One town in Aroostook county cast one hundred and eighty-two “Yes” and two “No.” Its total political vote was one hundred and ninety-three. Surely they “remembered to vote” (contrary to faint-hearted prediction) in the State of Maine to-day.

Never was the prophecy so visibly realized: The tabernacle of God shall be with men.

Lewiston is the only large city giving a majority against the amendment. So far as learned, the women did not come out in that place.

Evening.—Sure of my fifty thousand.

L. S.

I do not know how the foregoing extracts read to those fond of fictitious stories, but to me they have the ring of an epic; they are so real, so true-hearted, so full of humanity’s sacred aspiration toward a Golden Age

“Of sweeter manners, purer laws!”

It is record of heart-words. So far as I have learned, all the temperance societies of the state had but twelve hundred dollars to spend—five hundred given by Dr. R. H. McDonald, of California, and seven hundred from the Grand Lodge of Good Templars. The rank and file won the victory, and I believe the inspiration of their work was this motto given by the president of their state W. C. T. U. at the Gardiner Convention: Herein is my Father glorified, that ye bear much fruit. So shall ye be my disciples.

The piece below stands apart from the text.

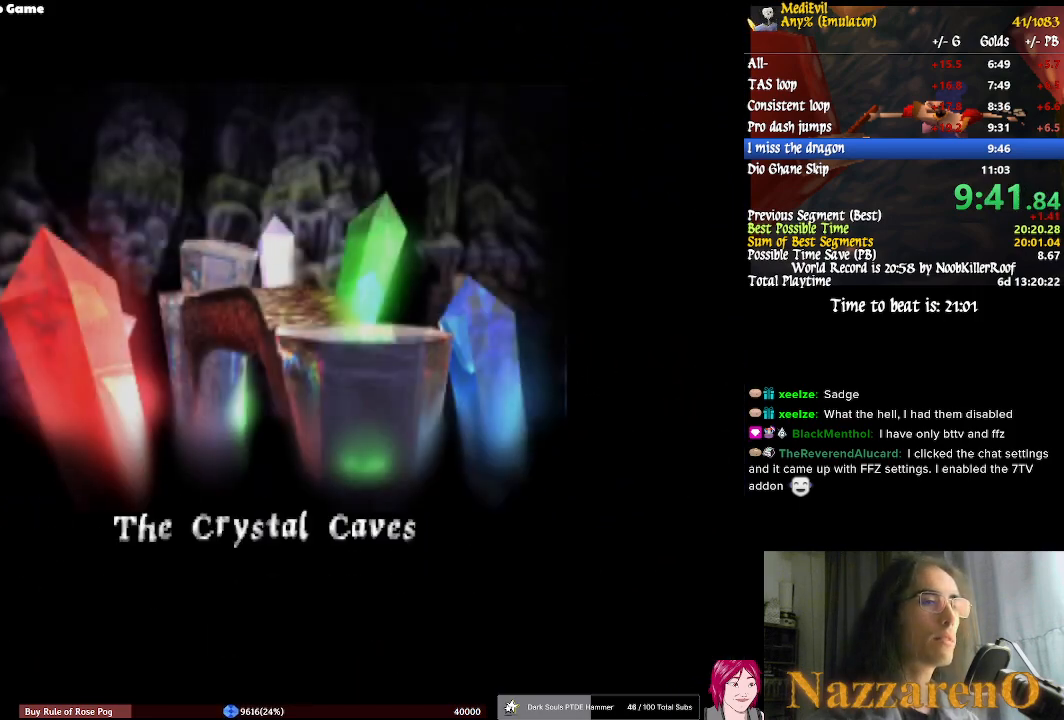
{"buttons": [], "left_stick": "center", "right_stick": "center", "events": []}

What is the lesson Maine can teach? It is expressed in the raison d’être of the now famous “Memorial” presented this year to all the presidential conventions by the National W. C. T. U., viz.: “The poison habits of the nation can be cured by an appeal to the intellect through argument, to the heart through sympathy, to the conscience through the motives of religion. The traffic in those poisons can best be handled by prohibitory law.”